Perhaps my hon. and gallant Friend is not prepared to go as far with me as I understood. That policy was accepted in 1939. The announcement was greeted with cheers in the House and, as far as I know, it has never to this day been challenged. My right hon. Friend under this policy, as I say, has granted a very large number of applications and a very small number has been rejected. As regards the individual case to which my hon. and gallant Friend referred, it would not, I think, be in the public interest that individual cases should be discussed in public. In fact my hon. and gallant Friend expressly said that he would not name the case he had in mind. That case, I can assure him, has been considered at the very highest level at the Home Office. As regards individual cases, we have a very difficult task to perform. Each case is most carefully weighed in the Home Office. What we are not prepared to do is what my hon. and gallant Friend would like us to do. We can assess, difficult though it is, the national affiliations of the husband.
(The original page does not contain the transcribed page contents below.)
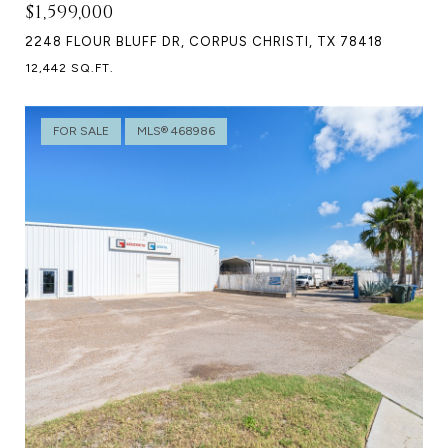
$1,599,000
2248 FLOUR BLUFF DR, CORPUS CHRISTI, TX 78418
12,442 SQ.FT.
FOR SALE
MLS® 468986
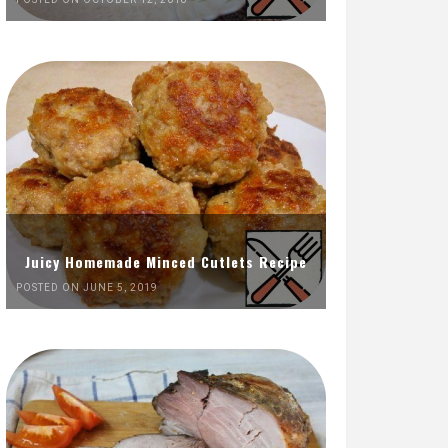
Juicy Homemade Minced Cutlets Recipe
POSTED ON JUNE 5, 2019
As my Noble, Friend the Member for Horsham (Earl Winterton) knows, every enemy alien has been subjected to very careful scrutiny by the authorities, and we have by now got a very good idea of where the sympathies of these people lie. But what we cannot and are not prepared to undertake is the task of weighing two conflicting loyalties in the balance, one against the other. The spirit of nationality is among the strongest of motives in the world at the present time. On the other hand, the marriage tie also gives rise to very strong feelings of personal devotion and loyalty. It is where there is a conflict of loyalties that we, as individuals, have a difficulty in making up our minds as to how we ought to act. What my hon. and gallant Friend would like to do is to endeavour to make us make up our minds as to how someone else would act in a case where there are conflicting loyalties. It is impossible for us to assess the devotion of a wife towards her husband and weigh that in the balance against the devotion of a wife to her country. For that reason we cannot consider tackling the problem from that aspect. We were bound to lay down a rule for ourselves, and we have laid it down that where we are convinced that the sympathies of the husband are with the Allied cause we are prepared to re-naturalise the wife, assuming, of course, that there is nothing personal against her, as is so in the vast majority of cases. But where we are not so satisfied in regard to the feelings of the husband then we are not prepared to operate Section 10, Sub-section (6), in the interests of the wife. It would not, in our view, be a reasonable course to pursue.

My hon. and gallant Friend asked, first of all, that an independent tribunal should be appointed to consider these cases. At first I thought the independent tribunal was to decide these cases, but as his speech proceeded I gathered that it was to be of an advisory character. As I have pointed out, it is not the sentiments or the feelings of the wife with which we are mainly concerned; it is the feelings and sentiments of the husband. Those sentiments have in all cases been subject to very careful inquiries in the Home Office, and in almost all these alien cases there has been one or more hearings by the tribunal. Therefore, a new advisory tribunal would not assist us in deciding these difficult cases. My hon. and gallant Friend suggested that in the course of the correspondence he had with the Home Office it was shown that we were not prepared to consider cases where influence or pressure might be thought to have been brought to bear. My hon. and gallant Friend said, "If you cannot deal with this case in accordance with your policy, can you deal with it exceptionally?" In reply to that letter we said "We cannot deal with any case, in a difficult matter of this kind, exceptionally." We can only deal with cases on principle, because if we were to deal with cases exceptionally the suggestion might come about that we had acted in response to pressure. I can assure my hon. and gallant Friend that there was nothing further from our minds than to suggest that if he or any Member of this House should put forward a case, that case was in any way prejudiced.

It being half-past Five o'Clock, Mr. DEPUTY-SPEAKER adjourned the House, without Question put, pursuant to the Standing Order.